Si legge in Dammi mille baci, un libro di qualche anno fa di Eva Canterella (Feltrinelli 2009). Come s’indovina dal titolo, che cita un celebre verso di Catullo alla sua donna (da mi basia mille, deinde centum,/ dein mille altera…), argomento del libro sono i rapporti fra uomini e donne (e fra uomini e uomini) nell’Antica Roma. Contiene molte cose interessanti, che pochi conoscono.
E soprattutto considerazioni illuminanti sul nostro retaggio di Italiani.
Ad esempio questa. Sorgeva a Roma sul Palatino un santuario intitolato al dio Aius Locutus, un nome che significava pressappoco Aius che parla, o anche Il parlante che parla. Questo dio si manifestò una sola volta nella storia romana, cioè quando nel 390 a.C. avvertì i Romani dell’imminente attacco del Galli. Non fu creduto. Solo dopo, quando i Galli se ne furono andati (ricordate? messi in fuga, per così dire, dalle famose oche del Campidoglio), ai Romani tornò in mente la parola del dio e in suo onore edificarono il tempio per ricordarsi in futuro di dare ascolto agli avvertimenti.
Sempre a Roma c’era un’altra storia, quella di Tacita Muta. Tacita Muta, che in origine si chiamava Lara, era una ninfa e aveva una sorella, Giuturna. Accadde che Giove, che non diversamente dal suo enarmonico greco Zeus spesso e volentieri si faceva condurre dal phallos, s’incapricciasse di Giuturna e contasse di possederla. Lara lo venne a sapere e avvertì la sorella mandando in fumo i maneggi del dio. Il quale, furibondo, si vendicò strappando a Lara la lingua in modo che non potesse mai più parlare. Tacita e muta, appunto.

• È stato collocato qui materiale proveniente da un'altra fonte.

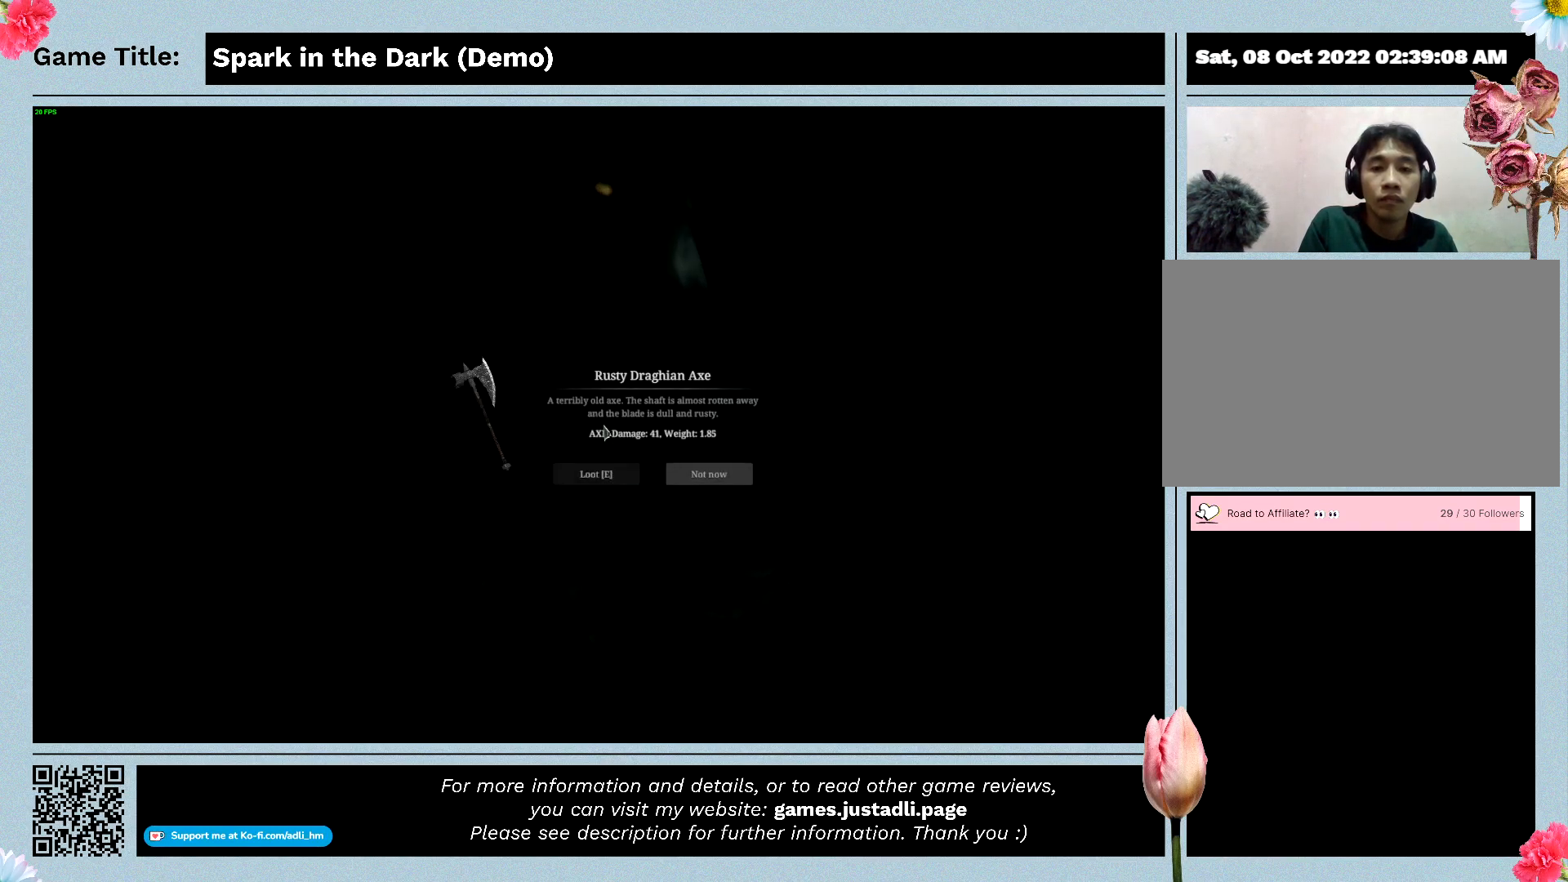
{"keys": [], "events": []}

La morale della doppia storia era la seguente: l’uomo, quando parla, lo si deve ascoltare. La donna invece, almeno nelle faccende serie, conviene che taccia.
Dagli antichi Romani abbiamo ereditato molte cose: la civiltà giuridica, i dialetti romanzi, le strade selciate, la vita in piazza ecc. ecc. Ma anche cose che non sappiamo o non vogliamo sapere. Che questa sia fra quelle?